Your instructions: Every single entry below should be reproduced verbatim.

[Records from a dataset]
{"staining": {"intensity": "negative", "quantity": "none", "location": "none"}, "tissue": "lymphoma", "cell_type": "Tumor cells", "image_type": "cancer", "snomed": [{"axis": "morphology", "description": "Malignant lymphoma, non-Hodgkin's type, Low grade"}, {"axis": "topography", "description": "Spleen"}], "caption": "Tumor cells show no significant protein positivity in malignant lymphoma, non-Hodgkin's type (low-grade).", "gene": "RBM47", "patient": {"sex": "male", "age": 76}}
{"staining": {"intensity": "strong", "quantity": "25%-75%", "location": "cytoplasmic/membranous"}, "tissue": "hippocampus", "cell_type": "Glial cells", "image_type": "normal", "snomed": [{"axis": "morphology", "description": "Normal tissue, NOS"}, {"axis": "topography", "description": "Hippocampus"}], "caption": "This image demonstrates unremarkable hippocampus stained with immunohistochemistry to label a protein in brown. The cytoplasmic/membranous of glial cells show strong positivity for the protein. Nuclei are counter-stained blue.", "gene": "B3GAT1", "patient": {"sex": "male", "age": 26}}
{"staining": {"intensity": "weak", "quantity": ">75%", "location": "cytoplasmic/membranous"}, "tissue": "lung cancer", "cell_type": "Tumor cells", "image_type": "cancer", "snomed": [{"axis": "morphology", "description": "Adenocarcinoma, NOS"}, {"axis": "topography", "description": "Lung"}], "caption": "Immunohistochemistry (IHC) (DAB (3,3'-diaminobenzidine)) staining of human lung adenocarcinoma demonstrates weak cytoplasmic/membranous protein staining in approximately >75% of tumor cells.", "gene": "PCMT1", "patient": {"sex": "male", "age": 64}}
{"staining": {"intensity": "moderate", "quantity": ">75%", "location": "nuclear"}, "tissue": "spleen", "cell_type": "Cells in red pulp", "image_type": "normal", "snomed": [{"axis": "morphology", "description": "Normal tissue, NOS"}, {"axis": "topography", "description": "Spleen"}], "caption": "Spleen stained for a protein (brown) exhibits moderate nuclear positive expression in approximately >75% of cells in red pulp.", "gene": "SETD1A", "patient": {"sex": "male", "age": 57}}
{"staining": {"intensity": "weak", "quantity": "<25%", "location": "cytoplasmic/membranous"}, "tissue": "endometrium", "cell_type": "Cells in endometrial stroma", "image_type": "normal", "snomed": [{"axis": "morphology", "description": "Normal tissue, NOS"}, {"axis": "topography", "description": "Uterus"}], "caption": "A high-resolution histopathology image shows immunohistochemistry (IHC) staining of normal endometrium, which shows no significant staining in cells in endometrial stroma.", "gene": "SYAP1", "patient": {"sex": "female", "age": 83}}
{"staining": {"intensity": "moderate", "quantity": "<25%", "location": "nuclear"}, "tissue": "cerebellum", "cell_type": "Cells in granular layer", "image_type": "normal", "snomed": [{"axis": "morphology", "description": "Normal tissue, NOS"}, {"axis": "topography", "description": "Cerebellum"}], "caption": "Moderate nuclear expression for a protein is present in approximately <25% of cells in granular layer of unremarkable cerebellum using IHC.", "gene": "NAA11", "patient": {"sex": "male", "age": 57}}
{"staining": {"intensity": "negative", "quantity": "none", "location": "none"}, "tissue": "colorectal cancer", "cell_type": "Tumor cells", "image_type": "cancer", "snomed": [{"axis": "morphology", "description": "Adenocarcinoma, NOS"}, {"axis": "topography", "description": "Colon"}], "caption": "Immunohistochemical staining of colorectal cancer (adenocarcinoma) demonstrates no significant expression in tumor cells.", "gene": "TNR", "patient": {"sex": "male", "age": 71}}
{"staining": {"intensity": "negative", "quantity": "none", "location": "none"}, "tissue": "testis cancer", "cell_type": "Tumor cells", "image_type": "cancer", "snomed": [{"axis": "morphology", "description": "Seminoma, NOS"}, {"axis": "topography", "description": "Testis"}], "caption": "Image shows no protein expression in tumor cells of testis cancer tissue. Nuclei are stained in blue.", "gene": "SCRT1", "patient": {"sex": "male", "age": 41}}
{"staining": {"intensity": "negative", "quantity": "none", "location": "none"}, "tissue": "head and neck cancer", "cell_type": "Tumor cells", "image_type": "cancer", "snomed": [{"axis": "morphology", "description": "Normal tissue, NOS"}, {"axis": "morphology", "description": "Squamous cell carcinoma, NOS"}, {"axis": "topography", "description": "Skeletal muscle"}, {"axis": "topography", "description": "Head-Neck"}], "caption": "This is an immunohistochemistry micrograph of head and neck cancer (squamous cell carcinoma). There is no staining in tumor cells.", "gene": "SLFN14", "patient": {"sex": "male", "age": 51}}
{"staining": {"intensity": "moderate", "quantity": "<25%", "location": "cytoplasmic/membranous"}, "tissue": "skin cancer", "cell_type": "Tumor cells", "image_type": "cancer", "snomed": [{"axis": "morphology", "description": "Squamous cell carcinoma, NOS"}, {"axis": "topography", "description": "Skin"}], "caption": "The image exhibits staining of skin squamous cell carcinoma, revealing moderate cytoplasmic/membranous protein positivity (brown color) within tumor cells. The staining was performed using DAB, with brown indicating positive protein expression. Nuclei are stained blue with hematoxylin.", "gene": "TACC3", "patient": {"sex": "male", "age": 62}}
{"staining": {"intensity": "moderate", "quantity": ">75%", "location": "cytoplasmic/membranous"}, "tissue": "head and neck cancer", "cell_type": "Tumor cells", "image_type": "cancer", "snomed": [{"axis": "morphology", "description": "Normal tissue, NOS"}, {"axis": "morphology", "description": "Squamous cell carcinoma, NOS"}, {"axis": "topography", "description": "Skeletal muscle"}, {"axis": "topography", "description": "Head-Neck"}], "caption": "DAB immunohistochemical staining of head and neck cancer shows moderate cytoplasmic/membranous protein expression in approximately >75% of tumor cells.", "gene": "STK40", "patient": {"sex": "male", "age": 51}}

Response:
{"staining": {"intensity": "negative", "quantity": "none", "location": "none"}, "tissue": "lymphoma", "cell_type": "Tumor cells", "image_type": "cancer", "snomed": [{"axis": "morphology", "description": "Malignant lymphoma, non-Hodgkin's type, Low grade"}, {"axis": "topography", "description": "Spleen"}], "caption": "Tumor cells show no significant protein positivity in malignant lymphoma, non-Hodgkin's type (low-grade).", "gene": "RBM47", "patient": {"sex": "male", "age": 76}}
{"staining": {"intensity": "strong", "quantity": "25%-75%", "location": "cytoplasmic/membranous"}, "tissue": "hippocampus", "cell_type": "Glial cells", "image_type": "normal", "snomed": [{"axis": "morphology", "description": "Normal tissue, NOS"}, {"axis": "topography", "description": "Hippocampus"}], "caption": "This image demonstrates unremarkable hippocampus stained with immunohistochemistry to label a protein in brown. The cytoplasmic/membranous of glial cells show strong positivity for the protein. Nuclei are counter-stained blue.", "gene": "B3GAT1", "patient": {"sex": "male", "age": 26}}
{"staining": {"intensity": "weak", "quantity": ">75%", "location": "cytoplasmic/membranous"}, "tissue": "lung cancer", "cell_type": "Tumor cells", "image_type": "cancer", "snomed": [{"axis": "morphology", "description": "Adenocarcinoma, NOS"}, {"axis": "topography", "description": "Lung"}], "caption": "Immunohistochemistry (IHC) (DAB (3,3'-diaminobenzidine)) staining of human lung adenocarcinoma demonstrates weak cytoplasmic/membranous protein staining in approximately >75% of tumor cells.", "gene": "PCMT1", "patient": {"sex": "male", "age": 64}}
{"staining": {"intensity": "moderate", "quantity": ">75%", "location": "nuclear"}, "tissue": "spleen", "cell_type": "Cells in red pulp", "image_type": "normal", "snomed": [{"axis": "morphology", "description": "Normal tissue, NOS"}, {"axis": "topography", "description": "Spleen"}], "caption": "Spleen stained for a protein (brown) exhibits moderate nuclear positive expression in approximately >75% of cells in red pulp.", "gene": "SETD1A", "patient": {"sex": "male", "age": 57}}
{"staining": {"intensity": "weak", "quantity": "<25%", "location": "cytoplasmic/membranous"}, "tissue": "endometrium", "cell_type": "Cells in endometrial stroma", "image_type": "normal", "snomed": [{"axis": "morphology", "description": "Normal tissue, NOS"}, {"axis": "topography", "description": "Uterus"}], "caption": "A high-resolution histopathology image shows immunohistochemistry (IHC) staining of normal endometrium, which shows no significant staining in cells in endometrial stroma.", "gene": "SYAP1", "patient": {"sex": "female", "age": 83}}
{"staining": {"intensity": "moderate", "quantity": "<25%", "location": "nuclear"}, "tissue": "cerebellum", "cell_type": "Cells in granular layer", "image_type": "normal", "snomed": [{"axis": "morphology", "description": "Normal tissue, NOS"}, {"axis": "topography", "description": "Cerebellum"}], "caption": "Moderate nuclear expression for a protein is present in approximately <25% of cells in granular layer of unremarkable cerebellum using IHC.", "gene": "NAA11", "patient": {"sex": "male", "age": 57}}
{"staining": {"intensity": "negative", "quantity": "none", "location": "none"}, "tissue": "colorectal cancer", "cell_type": "Tumor cells", "image_type": "cancer", "snomed": [{"axis": "morphology", "description": "Adenocarcinoma, NOS"}, {"axis": "topography", "description": "Colon"}], "caption": "Immunohistochemical staining of colorectal cancer (adenocarcinoma) demonstrates no significant expression in tumor cells.", "gene": "TNR", "patient": {"sex": "male", "age": 71}}
{"staining": {"intensity": "negative", "quantity": "none", "location": "none"}, "tissue": "testis cancer", "cell_type": "Tumor cells", "image_type": "cancer", "snomed": [{"axis": "morphology", "description": "Seminoma, NOS"}, {"axis": "topography", "description": "Testis"}], "caption": "Image shows no protein expression in tumor cells of testis cancer tissue. Nuclei are stained in blue.", "gene": "SCRT1", "patient": {"sex": "male", "age": 41}}
{"staining": {"intensity": "negative", "quantity": "none", "location": "none"}, "tissue": "head and neck cancer", "cell_type": "Tumor cells", "image_type": "cancer", "snomed": [{"axis": "morphology", "description": "Normal tissue, NOS"}, {"axis": "morphology", "description": "Squamous cell carcinoma, NOS"}, {"axis": "topography", "description": "Skeletal muscle"}, {"axis": "topography", "description": "Head-Neck"}], "caption": "This is an immunohistochemistry micrograph of head and neck cancer (squamous cell carcinoma). There is no staining in tumor cells.", "gene": "SLFN14", "patient": {"sex": "male", "age": 51}}
{"staining": {"intensity": "moderate", "quantity": "<25%", "location": "cytoplasmic/membranous"}, "tissue": "skin cancer", "cell_type": "Tumor cells", "image_type": "cancer", "snomed": [{"axis": "morphology", "description": "Squamous cell carcinoma, NOS"}, {"axis": "topography", "description": "Skin"}], "caption": "The image exhibits staining of skin squamous cell carcinoma, revealing moderate cytoplasmic/membranous protein positivity (brown color) within tumor cells. The staining was performed using DAB, with brown indicating positive protein expression. Nuclei are stained blue with hematoxylin.", "gene": "TACC3", "patient": {"sex": "male", "age": 62}}
{"staining": {"intensity": "moderate", "quantity": ">75%", "location": "cytoplasmic/membranous"}, "tissue": "head and neck cancer", "cell_type": "Tumor cells", "image_type": "cancer", "snomed": [{"axis": "morphology", "description": "Normal tissue, NOS"}, {"axis": "morphology", "description": "Squamous cell carcinoma, NOS"}, {"axis": "topography", "description": "Skeletal muscle"}, {"axis": "topography", "description": "Head-Neck"}], "caption": "DAB immunohistochemical staining of head and neck cancer shows moderate cytoplasmic/membranous protein expression in approximately >75% of tumor cells.", "gene": "STK40", "patient": {"sex": "male", "age": 51}}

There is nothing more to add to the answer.